Records provided:

........

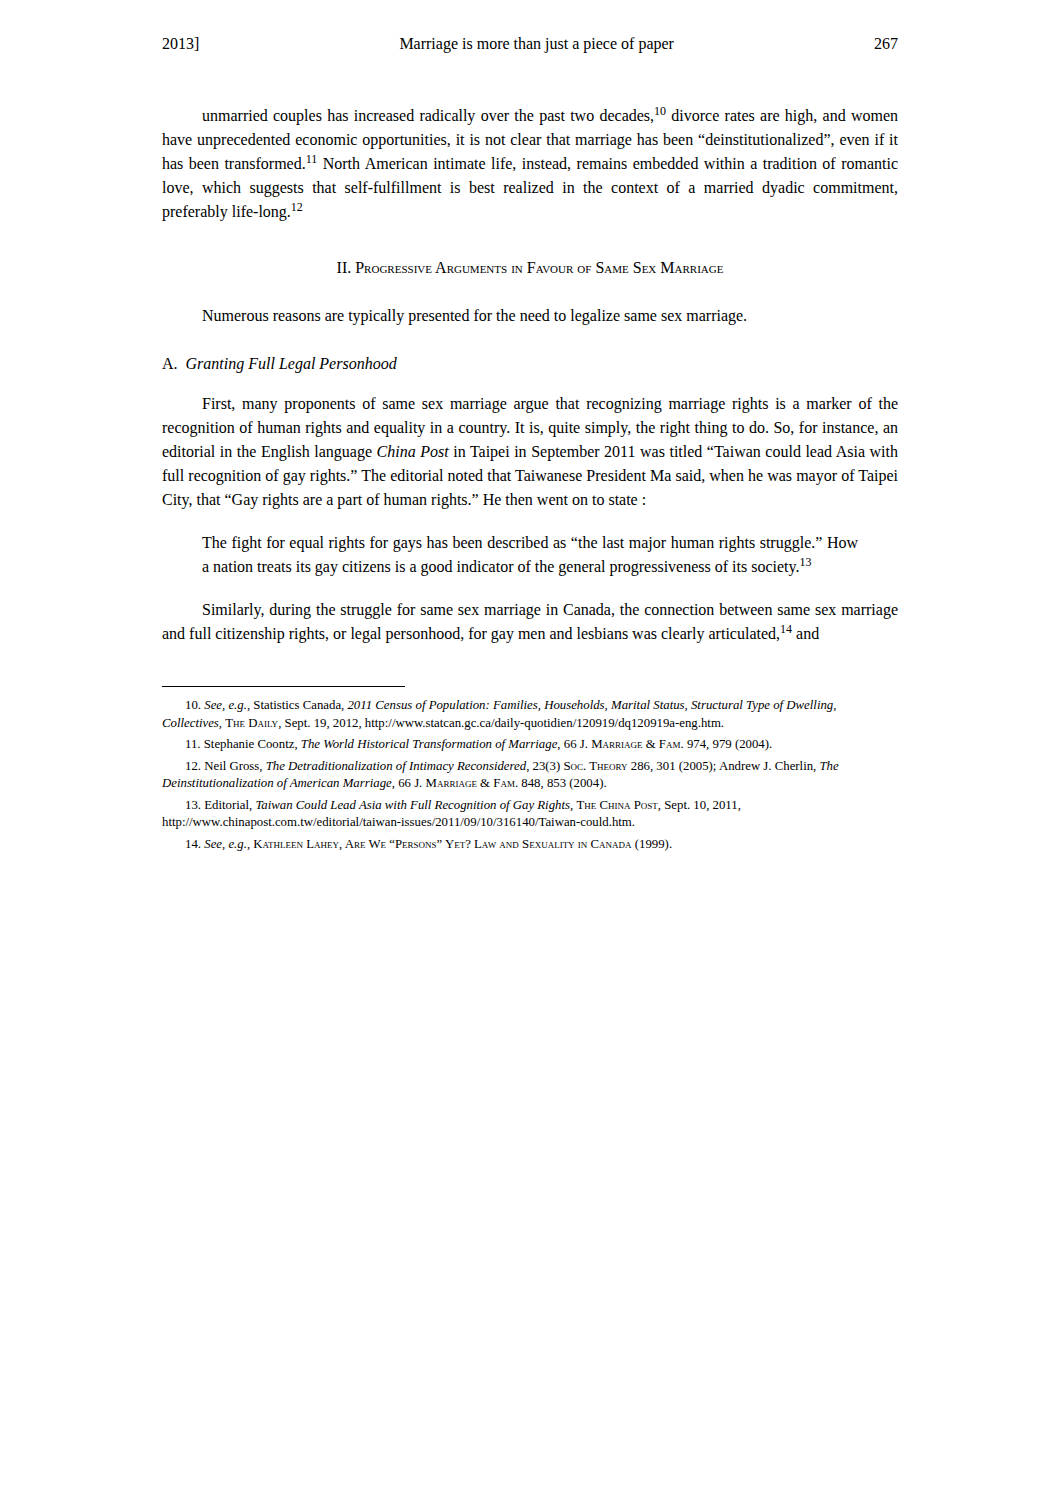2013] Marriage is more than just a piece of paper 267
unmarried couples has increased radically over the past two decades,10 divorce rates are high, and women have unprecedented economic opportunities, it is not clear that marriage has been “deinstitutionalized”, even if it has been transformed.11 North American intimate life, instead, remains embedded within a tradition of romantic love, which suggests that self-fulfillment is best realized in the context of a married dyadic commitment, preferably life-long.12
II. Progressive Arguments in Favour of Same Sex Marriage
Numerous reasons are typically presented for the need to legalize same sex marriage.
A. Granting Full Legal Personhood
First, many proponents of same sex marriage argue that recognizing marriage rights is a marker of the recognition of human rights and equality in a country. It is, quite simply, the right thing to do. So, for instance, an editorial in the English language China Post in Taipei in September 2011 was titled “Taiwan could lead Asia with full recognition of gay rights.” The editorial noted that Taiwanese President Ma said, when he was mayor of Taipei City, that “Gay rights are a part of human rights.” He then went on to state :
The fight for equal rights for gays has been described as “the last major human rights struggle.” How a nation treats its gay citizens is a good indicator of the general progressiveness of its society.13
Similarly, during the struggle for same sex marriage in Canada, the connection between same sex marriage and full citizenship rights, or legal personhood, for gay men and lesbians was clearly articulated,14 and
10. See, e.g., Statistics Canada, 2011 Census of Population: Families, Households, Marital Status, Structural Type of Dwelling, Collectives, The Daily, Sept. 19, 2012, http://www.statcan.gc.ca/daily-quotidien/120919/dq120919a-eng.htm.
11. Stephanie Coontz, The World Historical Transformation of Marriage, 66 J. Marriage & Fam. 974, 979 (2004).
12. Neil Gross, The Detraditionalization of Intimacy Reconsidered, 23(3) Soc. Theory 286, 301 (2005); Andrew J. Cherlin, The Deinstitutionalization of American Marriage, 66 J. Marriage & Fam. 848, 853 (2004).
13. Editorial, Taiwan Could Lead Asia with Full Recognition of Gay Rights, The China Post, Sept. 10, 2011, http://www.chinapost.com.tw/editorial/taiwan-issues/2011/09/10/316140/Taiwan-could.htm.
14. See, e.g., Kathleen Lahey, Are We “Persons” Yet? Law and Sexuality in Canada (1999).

........

The problem:
Write out again exactly the lines from the start of the data above through the line containing "II. Progressive Arguments", inclusive, excluding any pictures.

Result for this task:
2013] Marriage is more than just a piece of paper 267
unmarried couples has increased radically over the past two decades,10 divorce rates are high, and women have unprecedented economic opportunities, it is not clear that marriage has been “deinstitutionalized”, even if it has been transformed.11 North American intimate life, instead, remains embedded within a tradition of romantic love, which suggests that self-fulfillment is best realized in the context of a married dyadic commitment, preferably life-long.12
II. Progressive Arguments in Favour of Same Sex Marriage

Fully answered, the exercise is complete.